ABOUT THIS TASK: The answer must be every line of the records in which the string "bold" appears.

SUPPLIED RECORDS:
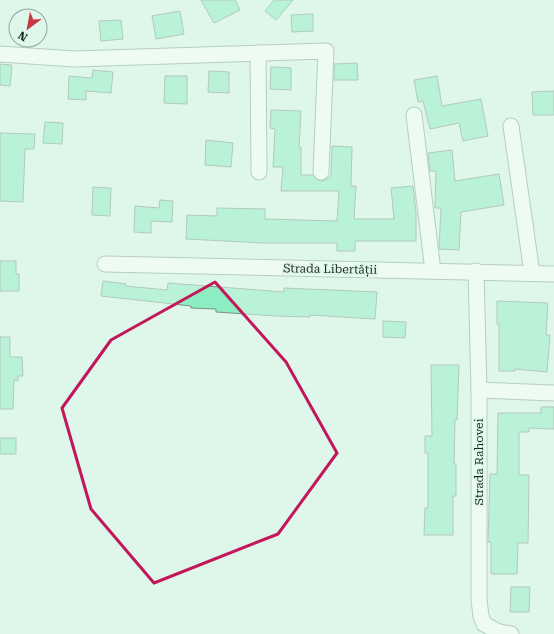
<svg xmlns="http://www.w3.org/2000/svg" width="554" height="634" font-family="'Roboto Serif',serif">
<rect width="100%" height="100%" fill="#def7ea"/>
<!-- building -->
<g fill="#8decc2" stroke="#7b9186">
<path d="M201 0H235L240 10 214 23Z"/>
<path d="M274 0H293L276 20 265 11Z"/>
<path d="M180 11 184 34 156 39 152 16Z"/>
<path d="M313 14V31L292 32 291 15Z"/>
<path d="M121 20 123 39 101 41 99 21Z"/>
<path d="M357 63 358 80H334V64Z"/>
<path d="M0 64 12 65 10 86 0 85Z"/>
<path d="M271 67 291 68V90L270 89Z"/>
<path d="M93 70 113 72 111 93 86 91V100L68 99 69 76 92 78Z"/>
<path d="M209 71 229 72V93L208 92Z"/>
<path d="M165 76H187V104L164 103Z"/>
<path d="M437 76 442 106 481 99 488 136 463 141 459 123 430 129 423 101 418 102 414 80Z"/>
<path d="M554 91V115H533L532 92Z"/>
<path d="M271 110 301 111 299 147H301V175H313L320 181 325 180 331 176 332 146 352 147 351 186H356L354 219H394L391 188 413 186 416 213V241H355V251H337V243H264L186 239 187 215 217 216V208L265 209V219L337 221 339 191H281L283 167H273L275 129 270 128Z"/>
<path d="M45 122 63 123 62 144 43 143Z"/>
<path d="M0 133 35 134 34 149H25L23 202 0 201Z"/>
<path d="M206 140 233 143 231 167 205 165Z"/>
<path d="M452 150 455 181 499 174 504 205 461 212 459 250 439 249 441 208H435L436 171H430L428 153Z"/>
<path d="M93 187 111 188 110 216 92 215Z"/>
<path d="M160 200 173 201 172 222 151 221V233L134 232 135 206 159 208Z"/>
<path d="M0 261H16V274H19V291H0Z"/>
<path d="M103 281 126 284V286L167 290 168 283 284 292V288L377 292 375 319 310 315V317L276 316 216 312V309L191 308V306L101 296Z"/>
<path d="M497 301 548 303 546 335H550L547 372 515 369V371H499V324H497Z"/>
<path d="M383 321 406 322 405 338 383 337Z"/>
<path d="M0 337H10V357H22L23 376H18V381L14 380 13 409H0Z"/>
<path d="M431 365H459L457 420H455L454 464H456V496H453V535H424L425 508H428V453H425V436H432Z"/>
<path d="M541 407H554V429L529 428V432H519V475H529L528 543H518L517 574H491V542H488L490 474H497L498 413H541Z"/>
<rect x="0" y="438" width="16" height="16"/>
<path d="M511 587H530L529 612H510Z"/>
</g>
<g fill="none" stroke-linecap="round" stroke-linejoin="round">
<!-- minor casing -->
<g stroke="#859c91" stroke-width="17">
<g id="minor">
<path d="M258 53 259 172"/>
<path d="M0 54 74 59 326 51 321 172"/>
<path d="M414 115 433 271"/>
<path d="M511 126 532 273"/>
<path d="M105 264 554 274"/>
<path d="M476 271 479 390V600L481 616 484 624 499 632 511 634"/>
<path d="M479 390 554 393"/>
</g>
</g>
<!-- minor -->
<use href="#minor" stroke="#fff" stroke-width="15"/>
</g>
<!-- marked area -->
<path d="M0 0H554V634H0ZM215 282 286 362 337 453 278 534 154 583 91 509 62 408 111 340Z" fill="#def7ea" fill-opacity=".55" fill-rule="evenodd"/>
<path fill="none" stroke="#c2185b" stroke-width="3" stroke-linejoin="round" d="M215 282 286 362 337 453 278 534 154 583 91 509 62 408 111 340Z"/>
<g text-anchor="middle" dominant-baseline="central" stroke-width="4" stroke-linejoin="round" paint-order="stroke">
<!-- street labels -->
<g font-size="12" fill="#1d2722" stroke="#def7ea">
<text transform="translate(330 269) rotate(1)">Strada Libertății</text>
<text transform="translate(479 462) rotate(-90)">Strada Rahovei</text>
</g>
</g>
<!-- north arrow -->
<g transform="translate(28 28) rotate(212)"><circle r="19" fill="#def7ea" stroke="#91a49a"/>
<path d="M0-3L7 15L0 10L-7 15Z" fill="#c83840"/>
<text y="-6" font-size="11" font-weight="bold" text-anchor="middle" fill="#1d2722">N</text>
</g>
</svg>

* * *

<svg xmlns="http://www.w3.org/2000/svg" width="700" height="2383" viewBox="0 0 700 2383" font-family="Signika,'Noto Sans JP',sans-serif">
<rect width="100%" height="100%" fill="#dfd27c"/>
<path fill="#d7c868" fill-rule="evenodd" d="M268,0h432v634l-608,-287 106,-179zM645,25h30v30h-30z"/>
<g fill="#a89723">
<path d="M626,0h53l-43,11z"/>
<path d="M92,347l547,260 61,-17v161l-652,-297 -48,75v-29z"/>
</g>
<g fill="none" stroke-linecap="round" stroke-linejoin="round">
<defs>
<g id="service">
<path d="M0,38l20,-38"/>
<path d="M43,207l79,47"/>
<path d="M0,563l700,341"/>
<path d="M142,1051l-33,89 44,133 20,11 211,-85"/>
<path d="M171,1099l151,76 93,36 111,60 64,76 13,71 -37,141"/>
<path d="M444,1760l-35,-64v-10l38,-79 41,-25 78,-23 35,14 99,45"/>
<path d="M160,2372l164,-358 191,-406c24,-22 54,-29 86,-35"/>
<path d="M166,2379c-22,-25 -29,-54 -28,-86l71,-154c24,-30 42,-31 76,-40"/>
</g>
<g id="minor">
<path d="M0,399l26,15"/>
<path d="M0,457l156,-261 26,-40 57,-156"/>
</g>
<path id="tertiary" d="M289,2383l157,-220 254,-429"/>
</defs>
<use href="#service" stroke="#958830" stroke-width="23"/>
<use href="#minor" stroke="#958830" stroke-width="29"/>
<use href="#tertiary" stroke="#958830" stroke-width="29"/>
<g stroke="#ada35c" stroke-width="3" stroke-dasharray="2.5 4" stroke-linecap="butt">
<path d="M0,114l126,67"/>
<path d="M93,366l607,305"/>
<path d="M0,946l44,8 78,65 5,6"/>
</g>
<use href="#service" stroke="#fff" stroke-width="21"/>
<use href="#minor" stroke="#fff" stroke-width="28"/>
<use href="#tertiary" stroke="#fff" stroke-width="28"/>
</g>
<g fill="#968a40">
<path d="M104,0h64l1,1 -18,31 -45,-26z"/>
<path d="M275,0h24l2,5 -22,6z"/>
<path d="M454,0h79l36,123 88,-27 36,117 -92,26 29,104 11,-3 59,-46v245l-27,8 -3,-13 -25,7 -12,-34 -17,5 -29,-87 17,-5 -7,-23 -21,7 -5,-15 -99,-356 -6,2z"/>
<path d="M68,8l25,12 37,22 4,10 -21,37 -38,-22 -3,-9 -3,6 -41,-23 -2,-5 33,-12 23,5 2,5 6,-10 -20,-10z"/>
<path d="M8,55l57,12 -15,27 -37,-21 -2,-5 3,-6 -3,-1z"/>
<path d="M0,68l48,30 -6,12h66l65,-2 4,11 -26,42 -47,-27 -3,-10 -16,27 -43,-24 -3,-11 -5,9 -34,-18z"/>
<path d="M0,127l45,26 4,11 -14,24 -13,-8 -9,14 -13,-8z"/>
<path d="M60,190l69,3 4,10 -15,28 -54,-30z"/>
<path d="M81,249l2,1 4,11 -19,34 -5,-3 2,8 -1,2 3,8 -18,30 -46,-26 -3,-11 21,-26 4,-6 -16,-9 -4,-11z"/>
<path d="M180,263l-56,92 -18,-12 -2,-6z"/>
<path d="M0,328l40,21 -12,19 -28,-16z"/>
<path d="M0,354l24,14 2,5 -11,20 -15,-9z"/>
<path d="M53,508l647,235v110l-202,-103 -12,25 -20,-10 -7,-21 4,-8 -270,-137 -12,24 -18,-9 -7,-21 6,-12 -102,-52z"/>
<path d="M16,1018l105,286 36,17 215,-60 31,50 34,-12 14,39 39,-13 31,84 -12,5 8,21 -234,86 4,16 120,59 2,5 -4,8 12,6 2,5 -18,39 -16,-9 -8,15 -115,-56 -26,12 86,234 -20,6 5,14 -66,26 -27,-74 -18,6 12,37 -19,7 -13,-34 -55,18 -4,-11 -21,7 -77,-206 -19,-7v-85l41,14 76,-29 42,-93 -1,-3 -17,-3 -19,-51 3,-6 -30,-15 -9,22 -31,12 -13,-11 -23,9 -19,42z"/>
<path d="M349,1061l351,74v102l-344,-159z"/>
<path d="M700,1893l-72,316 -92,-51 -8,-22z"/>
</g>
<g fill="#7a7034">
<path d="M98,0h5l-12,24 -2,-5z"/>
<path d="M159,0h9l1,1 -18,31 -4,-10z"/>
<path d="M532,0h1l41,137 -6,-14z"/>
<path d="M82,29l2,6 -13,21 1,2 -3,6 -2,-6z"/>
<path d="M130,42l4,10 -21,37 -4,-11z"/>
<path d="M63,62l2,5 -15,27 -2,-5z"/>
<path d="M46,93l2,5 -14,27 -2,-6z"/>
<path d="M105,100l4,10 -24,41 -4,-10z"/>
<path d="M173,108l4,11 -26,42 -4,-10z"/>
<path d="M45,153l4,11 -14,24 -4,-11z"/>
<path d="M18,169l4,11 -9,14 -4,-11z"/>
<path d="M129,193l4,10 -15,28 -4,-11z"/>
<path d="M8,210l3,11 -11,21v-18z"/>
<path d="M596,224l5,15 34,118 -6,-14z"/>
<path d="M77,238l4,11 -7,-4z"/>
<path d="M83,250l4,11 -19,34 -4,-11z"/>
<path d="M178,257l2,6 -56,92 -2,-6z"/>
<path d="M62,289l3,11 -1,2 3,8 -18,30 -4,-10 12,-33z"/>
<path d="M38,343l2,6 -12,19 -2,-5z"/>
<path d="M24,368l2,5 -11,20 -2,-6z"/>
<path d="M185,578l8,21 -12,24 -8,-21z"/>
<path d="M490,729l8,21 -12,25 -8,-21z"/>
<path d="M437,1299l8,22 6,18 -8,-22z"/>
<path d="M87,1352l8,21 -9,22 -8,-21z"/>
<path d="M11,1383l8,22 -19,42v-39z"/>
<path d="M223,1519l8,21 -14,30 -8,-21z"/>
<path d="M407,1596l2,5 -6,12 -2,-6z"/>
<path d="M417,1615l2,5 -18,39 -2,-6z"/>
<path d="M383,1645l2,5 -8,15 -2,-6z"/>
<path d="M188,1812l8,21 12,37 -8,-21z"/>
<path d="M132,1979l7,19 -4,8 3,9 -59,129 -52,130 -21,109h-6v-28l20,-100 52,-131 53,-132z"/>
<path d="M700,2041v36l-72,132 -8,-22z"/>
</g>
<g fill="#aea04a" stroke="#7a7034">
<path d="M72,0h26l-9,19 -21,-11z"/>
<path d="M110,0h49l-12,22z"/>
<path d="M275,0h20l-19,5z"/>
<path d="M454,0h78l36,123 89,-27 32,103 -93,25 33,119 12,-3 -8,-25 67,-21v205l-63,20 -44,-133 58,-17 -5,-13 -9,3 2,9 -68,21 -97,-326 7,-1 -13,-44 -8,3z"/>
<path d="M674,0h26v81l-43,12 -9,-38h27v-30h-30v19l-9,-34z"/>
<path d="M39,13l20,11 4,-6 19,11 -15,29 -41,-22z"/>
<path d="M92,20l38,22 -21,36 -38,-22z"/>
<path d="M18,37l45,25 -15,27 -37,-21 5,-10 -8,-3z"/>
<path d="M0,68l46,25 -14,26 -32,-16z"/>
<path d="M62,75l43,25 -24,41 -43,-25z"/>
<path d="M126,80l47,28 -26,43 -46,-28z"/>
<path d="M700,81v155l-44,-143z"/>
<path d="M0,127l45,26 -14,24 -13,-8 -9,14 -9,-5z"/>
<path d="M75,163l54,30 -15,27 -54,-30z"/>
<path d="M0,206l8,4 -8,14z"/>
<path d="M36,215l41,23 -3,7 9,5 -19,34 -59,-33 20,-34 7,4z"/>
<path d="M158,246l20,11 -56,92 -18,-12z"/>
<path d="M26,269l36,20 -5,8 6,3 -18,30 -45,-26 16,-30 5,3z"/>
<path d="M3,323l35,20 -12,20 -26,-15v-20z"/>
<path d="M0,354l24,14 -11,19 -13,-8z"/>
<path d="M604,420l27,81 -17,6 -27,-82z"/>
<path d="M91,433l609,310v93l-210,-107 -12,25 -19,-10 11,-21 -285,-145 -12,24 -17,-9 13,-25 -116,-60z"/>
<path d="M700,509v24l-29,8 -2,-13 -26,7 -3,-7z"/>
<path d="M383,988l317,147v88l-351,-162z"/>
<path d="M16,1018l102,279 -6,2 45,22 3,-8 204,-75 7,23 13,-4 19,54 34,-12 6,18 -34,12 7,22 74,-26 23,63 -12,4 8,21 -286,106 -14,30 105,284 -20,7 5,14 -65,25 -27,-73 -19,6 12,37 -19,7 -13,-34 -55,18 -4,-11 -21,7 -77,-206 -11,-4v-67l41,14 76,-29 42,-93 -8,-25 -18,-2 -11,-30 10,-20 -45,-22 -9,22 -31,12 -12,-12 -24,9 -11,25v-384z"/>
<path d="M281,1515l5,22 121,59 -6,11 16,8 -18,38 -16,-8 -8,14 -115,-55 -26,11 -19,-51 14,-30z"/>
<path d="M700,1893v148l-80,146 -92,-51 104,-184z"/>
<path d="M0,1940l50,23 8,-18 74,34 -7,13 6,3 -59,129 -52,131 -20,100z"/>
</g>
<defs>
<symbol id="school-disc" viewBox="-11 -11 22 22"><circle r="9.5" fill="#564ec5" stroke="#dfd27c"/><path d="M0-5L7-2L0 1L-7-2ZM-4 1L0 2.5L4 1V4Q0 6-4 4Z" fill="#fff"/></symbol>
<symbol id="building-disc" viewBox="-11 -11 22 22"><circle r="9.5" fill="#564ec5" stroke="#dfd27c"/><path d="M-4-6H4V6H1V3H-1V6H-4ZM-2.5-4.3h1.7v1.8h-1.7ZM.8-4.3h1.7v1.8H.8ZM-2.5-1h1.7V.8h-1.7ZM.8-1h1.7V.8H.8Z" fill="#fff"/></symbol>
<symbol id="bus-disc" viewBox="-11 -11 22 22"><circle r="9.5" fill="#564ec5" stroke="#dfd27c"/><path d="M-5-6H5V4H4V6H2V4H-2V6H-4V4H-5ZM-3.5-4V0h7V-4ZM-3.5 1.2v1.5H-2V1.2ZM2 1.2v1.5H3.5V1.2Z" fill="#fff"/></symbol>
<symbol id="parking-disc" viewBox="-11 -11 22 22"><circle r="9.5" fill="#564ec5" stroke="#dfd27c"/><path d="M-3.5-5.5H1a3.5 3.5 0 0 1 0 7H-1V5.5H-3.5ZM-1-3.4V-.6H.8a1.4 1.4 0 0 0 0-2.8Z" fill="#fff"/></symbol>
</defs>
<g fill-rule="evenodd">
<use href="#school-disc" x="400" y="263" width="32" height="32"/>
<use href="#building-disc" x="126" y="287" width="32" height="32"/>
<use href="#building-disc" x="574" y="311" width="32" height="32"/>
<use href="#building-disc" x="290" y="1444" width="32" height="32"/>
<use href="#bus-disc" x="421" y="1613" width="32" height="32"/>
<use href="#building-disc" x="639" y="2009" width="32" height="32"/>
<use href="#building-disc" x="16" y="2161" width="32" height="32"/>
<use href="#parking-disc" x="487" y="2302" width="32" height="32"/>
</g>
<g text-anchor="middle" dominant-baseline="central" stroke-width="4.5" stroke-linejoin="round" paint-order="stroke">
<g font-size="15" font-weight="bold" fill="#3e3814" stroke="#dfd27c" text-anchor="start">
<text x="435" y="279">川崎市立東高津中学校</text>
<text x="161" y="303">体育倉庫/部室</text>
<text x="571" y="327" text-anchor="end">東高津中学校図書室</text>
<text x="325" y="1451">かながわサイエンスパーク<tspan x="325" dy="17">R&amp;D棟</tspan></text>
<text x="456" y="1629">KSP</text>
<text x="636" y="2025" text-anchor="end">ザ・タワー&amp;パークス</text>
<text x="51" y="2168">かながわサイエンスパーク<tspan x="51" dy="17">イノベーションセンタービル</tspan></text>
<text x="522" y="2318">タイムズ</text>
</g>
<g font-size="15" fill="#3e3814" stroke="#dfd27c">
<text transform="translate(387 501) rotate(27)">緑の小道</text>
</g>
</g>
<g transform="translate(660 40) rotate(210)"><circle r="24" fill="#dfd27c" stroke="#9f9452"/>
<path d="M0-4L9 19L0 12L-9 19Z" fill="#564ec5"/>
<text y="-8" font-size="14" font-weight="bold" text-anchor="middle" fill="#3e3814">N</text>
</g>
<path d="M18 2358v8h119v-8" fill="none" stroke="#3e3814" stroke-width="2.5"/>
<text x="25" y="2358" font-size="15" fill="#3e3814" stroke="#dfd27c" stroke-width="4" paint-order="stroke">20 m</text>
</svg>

REPLY:
<text y="-6" font-size="11" font-weight="bold" text-anchor="middle" fill="#1d2722">N</text>
<g font-size="15" font-weight="bold" fill="#3e3814" stroke="#dfd27c" text-anchor="start">
<text y="-8" font-size="14" font-weight="bold" text-anchor="middle" fill="#3e3814">N</text>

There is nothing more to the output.